Job:
Taking the line with "given the breadth" as the first and the line with "- Don't use if bad" as the last, set down exactly every line in that range from the entries below, and no more.

[Data entries]
↓↓↓

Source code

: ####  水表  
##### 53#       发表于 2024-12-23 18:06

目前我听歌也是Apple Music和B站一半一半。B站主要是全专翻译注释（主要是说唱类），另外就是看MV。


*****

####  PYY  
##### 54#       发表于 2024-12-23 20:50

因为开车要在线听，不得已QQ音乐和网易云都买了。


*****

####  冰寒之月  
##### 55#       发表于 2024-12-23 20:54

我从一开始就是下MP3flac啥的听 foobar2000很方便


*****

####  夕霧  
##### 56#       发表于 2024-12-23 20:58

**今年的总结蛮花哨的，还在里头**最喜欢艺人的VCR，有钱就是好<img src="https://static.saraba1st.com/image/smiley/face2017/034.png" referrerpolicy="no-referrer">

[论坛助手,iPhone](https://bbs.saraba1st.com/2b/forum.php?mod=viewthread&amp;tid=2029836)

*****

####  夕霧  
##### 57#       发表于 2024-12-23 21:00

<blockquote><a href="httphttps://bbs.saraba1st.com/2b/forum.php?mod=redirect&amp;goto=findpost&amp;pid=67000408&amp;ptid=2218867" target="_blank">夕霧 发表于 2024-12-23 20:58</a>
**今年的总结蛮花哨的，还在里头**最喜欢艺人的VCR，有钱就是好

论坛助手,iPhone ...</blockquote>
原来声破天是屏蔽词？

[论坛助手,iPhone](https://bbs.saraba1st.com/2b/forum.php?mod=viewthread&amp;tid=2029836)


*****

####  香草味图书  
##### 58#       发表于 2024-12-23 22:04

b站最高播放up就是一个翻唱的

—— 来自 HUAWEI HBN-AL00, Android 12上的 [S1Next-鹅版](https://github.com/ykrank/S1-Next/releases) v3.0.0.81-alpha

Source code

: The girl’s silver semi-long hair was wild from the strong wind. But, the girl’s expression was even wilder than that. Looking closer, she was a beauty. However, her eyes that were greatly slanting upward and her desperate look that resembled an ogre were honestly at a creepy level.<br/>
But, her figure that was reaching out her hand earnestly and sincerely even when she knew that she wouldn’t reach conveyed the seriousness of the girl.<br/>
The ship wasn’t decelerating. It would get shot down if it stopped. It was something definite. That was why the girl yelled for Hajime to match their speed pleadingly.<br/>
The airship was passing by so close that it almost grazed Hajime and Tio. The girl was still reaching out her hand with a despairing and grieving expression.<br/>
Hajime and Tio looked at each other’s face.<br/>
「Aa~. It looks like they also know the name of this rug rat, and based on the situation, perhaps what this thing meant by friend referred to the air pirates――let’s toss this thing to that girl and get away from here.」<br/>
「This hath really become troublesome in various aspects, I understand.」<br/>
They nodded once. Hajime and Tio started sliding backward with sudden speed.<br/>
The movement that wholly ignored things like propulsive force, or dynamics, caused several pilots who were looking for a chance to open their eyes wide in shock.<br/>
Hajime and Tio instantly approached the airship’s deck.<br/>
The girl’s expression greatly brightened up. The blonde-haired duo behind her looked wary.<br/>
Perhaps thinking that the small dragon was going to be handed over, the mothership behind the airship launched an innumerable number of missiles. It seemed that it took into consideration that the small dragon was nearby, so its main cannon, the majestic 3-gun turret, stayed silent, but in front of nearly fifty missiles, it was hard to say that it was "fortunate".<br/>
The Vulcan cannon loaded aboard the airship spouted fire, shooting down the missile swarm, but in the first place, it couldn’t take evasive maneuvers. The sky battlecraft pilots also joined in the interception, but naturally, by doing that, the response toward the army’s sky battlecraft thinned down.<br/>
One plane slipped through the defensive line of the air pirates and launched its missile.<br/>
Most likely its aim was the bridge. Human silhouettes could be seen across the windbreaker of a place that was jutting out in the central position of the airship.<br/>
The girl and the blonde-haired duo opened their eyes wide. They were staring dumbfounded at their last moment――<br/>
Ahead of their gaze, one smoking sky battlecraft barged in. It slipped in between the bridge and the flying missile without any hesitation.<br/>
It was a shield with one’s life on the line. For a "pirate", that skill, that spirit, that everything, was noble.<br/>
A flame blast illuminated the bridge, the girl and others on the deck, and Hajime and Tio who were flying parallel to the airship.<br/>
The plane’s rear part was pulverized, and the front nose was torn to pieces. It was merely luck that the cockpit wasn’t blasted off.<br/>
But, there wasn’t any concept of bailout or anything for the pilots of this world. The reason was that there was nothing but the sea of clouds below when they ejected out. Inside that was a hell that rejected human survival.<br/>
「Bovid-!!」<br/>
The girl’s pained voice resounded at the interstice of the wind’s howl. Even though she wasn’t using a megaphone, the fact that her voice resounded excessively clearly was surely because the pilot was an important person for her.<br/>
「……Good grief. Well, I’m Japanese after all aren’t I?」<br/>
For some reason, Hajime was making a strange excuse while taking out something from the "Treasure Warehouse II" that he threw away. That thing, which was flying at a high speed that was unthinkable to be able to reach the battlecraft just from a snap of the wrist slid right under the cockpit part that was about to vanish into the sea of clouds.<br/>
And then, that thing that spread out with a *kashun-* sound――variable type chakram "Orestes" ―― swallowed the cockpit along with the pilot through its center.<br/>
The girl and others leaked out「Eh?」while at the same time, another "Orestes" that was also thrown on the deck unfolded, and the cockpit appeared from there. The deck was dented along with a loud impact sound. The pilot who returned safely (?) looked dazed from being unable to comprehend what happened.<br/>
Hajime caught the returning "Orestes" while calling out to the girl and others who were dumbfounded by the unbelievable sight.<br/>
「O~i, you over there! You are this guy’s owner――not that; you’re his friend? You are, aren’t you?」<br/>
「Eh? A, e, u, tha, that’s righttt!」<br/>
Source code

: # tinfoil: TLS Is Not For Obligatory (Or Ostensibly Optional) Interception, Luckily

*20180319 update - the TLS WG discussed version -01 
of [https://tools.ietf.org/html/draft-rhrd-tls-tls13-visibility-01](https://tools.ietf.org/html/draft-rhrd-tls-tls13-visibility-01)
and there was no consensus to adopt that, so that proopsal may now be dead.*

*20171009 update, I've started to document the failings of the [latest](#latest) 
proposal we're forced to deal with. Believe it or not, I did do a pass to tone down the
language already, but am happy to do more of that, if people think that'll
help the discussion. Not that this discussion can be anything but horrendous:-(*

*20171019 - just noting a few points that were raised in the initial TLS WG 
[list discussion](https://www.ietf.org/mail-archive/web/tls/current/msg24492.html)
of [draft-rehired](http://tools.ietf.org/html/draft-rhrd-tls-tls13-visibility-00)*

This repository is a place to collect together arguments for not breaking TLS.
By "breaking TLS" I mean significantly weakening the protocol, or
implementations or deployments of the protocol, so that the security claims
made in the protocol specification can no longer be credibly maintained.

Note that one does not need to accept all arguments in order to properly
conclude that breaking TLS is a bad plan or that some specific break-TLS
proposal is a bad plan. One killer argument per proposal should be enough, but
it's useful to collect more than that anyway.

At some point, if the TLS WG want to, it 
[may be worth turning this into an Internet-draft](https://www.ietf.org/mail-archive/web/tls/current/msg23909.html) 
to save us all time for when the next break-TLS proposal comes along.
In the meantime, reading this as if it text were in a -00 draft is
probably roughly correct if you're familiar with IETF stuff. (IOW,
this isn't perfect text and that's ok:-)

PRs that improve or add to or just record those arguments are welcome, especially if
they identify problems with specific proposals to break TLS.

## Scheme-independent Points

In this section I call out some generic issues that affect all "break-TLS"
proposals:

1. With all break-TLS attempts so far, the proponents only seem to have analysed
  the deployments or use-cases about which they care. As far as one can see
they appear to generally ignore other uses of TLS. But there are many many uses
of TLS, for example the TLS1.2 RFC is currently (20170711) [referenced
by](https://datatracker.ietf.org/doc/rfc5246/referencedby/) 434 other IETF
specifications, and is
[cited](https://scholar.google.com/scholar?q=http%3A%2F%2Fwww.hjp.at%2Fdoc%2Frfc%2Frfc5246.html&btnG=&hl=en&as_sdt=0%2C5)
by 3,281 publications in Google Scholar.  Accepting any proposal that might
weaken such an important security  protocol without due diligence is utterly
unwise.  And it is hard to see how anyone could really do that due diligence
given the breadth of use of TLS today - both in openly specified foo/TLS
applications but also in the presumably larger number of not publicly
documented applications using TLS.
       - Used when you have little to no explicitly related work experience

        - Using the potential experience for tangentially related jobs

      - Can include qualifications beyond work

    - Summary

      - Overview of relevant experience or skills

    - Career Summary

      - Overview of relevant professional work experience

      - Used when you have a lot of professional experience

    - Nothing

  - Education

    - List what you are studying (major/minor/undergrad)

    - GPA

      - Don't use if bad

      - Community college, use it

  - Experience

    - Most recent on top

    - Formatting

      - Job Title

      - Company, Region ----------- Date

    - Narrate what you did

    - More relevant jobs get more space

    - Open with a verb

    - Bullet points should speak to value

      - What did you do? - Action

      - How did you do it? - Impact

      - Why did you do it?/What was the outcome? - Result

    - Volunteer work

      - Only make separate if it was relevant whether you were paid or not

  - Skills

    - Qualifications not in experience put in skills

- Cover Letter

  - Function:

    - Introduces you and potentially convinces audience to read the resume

↑↑↑

Answer space:
given the breadth of use of TLS today - both in openly specified foo/TLS
applications but also in the presumably larger number of not publicly
documented applications using TLS.
       - Used when you have little to no explicitly related work experience

        - Using the potential experience for tangentially related jobs

      - Can include qualifications beyond work

    - Summary

      - Overview of relevant experience or skills

    - Career Summary

      - Overview of relevant professional work experience

      - Used when you have a lot of professional experience

    - Nothing

  - Education

    - List what you are studying (major/minor/undergrad)

    - GPA

      - Don't use if bad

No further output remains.